* INSTRUCTION: Scan the following material for the string "from" and copy each line in which it appears.

• • •

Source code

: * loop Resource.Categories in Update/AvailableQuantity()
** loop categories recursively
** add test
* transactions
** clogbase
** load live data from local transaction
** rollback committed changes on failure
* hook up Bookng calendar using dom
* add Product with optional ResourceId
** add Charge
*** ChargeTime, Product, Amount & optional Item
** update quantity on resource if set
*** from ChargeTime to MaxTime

• • •

* ANSWER FOR THIS EXERCISE:
** load live data from local transaction
*** from ChargeTime to MaxTime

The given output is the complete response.